Walking improves your mood
In an Iowa State University experiment, students were asked to either sit, stand, or walk (on a treadmill) while watching a 10-minute video tour of an art gallery. Afterwards they were asked to rate their mood. Those who walked while watching the video had a positive effect on their mood, unlike sitting and standing.
In another study, this time from the University of Texas, 40 patients suffering major depressive disorder were divided into two groups. While one group rested quietly for 30 minutes, the other walked on a treadmill for 30 minutes. Both groups reported a reduction in “anger”, “fatigue”, “depression” and “tension” on a questionnaire. However only the group that walked on the treadmill reported feeling good, with improvements in “vigor” and “well-being”. Of course, walking is no cure for depression and it doesn’t treat the underlying causes, but it can provide short-term relief. So, the next time you’re feeling a little stressed or sad, going for a walk might be just the thing you need.
Walking helps you stay mentally sharp
The hippocampus, an area of the brain associated with learning and memory, shrinks in late adulthood, which leads to impaired memory and, sometimes, dementia. But there’s good news! A study of 120 older adults (average age of 66) found that aerobic exercise, in the form of walking, increased hippocampal volume.
In the study, the participants were split into two groups. The aerobic exercise group started by walking 10 minutes, 3 days a week, and increased the daily walk length by 5 minutes each week, until they got to 40 minutes per session in week 7. After week 7, the aerobic exercise group continued to walk 40 minutes, 3 days a week. The other group was the “stretching and toning” group, who, as you may guess, exercised by doing balance exercises, one yoga sequence, and muscle-toning exercises using resistance bands and dumbbells.
After one year, the adults in the aerobic exercise group (who walked 3 times a week) saw an increase in hippocampal brain volume of 2%, while the stretching and toning group had a 1.4% decrease in hippocampal brain volume. And, as you may have guessed, increases in the hippocampal brain volume of the exercise group were directly related to improved memory performance.

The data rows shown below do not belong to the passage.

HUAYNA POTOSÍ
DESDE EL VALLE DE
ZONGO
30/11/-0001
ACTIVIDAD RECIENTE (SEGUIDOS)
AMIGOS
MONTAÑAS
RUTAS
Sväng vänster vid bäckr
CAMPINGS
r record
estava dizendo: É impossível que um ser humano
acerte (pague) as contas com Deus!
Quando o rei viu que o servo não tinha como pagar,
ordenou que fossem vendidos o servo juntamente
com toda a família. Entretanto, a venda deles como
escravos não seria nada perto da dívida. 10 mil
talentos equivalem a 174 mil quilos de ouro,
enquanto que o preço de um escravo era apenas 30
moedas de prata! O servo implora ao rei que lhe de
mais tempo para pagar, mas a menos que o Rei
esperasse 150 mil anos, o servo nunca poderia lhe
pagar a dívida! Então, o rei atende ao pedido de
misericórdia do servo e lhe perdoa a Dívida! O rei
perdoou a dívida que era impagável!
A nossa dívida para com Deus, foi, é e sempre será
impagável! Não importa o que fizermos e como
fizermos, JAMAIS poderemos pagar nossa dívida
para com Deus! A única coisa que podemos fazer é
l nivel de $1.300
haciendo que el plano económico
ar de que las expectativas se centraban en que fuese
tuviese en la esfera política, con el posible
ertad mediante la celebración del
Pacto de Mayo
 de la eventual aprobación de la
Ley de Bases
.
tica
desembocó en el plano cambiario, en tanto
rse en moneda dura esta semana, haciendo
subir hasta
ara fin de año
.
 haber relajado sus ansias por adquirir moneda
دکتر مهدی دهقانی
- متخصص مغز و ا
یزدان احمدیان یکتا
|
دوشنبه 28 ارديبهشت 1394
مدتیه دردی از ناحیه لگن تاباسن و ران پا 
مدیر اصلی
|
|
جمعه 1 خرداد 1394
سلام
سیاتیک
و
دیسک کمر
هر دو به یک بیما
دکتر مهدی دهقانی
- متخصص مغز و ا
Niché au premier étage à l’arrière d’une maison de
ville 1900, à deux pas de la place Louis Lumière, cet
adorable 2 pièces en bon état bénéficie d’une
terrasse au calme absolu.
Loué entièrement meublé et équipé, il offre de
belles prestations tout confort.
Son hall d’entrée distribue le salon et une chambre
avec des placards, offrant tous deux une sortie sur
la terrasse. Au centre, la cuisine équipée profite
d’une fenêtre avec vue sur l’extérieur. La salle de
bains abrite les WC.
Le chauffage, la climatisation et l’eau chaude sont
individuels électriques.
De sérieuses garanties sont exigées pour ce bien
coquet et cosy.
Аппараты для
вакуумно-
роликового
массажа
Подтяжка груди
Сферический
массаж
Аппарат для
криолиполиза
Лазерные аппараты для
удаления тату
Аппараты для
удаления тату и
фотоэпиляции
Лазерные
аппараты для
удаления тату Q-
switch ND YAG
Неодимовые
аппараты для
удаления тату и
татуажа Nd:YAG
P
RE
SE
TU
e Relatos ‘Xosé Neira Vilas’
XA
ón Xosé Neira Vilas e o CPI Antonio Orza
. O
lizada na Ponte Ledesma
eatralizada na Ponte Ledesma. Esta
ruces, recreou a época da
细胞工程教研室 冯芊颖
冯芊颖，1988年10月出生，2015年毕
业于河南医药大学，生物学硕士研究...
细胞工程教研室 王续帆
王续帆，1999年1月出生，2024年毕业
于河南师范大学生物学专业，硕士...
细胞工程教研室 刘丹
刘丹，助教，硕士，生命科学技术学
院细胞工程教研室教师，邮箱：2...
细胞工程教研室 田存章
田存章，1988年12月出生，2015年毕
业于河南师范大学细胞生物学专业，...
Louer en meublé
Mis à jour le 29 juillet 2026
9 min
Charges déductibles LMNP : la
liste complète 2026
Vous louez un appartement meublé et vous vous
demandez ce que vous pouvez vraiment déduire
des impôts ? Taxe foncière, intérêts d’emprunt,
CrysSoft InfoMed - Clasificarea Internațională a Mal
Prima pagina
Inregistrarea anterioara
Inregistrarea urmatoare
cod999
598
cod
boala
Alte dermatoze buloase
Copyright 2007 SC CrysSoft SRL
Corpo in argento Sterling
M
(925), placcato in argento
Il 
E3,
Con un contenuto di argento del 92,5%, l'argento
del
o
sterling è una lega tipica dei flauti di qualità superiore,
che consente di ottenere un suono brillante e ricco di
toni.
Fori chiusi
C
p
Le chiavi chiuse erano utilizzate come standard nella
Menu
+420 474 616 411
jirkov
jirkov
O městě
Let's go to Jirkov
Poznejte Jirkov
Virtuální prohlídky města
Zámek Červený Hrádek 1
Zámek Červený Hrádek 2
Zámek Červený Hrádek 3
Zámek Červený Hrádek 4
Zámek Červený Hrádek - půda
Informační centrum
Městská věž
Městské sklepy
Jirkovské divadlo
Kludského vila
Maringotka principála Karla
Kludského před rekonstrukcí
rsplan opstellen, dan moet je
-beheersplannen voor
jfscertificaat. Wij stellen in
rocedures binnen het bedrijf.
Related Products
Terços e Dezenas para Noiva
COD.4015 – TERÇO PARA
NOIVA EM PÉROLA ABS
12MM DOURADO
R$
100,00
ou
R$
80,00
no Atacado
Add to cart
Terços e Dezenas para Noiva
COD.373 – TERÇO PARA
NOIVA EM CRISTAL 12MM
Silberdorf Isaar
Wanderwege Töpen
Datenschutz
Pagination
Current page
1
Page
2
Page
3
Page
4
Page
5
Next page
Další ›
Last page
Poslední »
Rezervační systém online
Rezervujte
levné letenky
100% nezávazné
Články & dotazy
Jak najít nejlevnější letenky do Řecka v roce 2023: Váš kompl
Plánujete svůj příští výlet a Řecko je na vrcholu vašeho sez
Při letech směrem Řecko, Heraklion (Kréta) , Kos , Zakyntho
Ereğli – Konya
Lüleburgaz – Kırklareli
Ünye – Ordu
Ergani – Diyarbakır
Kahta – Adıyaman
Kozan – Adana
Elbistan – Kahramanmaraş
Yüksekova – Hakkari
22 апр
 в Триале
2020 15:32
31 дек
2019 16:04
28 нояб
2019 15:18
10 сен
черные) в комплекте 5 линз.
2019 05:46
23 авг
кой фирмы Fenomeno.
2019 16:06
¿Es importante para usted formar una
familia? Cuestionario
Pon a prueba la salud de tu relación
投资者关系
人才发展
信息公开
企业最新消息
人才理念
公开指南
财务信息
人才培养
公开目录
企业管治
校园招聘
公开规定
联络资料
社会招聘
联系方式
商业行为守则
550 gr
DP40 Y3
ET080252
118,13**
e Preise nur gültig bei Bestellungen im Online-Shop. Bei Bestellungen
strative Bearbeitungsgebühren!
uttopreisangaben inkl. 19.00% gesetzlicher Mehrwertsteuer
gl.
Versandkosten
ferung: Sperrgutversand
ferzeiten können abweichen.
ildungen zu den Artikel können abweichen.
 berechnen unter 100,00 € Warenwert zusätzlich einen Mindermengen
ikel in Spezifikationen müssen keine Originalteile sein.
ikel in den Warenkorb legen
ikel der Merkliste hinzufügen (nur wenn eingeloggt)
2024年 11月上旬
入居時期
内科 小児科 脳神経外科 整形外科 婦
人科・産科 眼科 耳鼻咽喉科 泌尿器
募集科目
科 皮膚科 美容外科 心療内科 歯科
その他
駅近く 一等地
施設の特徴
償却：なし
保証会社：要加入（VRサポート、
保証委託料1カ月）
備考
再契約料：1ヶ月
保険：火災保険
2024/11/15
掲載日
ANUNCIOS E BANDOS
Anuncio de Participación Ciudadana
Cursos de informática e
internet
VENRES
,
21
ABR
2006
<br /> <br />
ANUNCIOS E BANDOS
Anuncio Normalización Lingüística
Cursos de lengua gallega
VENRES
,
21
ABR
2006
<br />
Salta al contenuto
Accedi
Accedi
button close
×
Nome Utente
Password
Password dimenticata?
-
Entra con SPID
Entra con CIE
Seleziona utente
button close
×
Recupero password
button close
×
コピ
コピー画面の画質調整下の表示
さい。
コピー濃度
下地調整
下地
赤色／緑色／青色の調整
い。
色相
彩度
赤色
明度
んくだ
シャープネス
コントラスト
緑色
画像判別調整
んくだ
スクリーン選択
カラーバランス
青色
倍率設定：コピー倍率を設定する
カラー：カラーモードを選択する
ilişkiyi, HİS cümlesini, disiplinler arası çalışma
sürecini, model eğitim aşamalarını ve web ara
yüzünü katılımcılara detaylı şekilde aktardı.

I especially love that study because the participants started by walking just 10 minutes per day. That’s really the best way to create a lifestyle change; by taking small steps, and building upon little successes!
It’s often said that if all the benefits of exercise could be made into a pill, it would be the #1 best-selling pill in the world. I can see it now:
Walking - side effects include improved mood, stronger bones, fat loss, enhanced memory, and decreased risk of death.
So this new year, instead of trying a new fad diet, or the hot new weight loss DVD, maybe start a walking routine. Your mind and your body will thank you.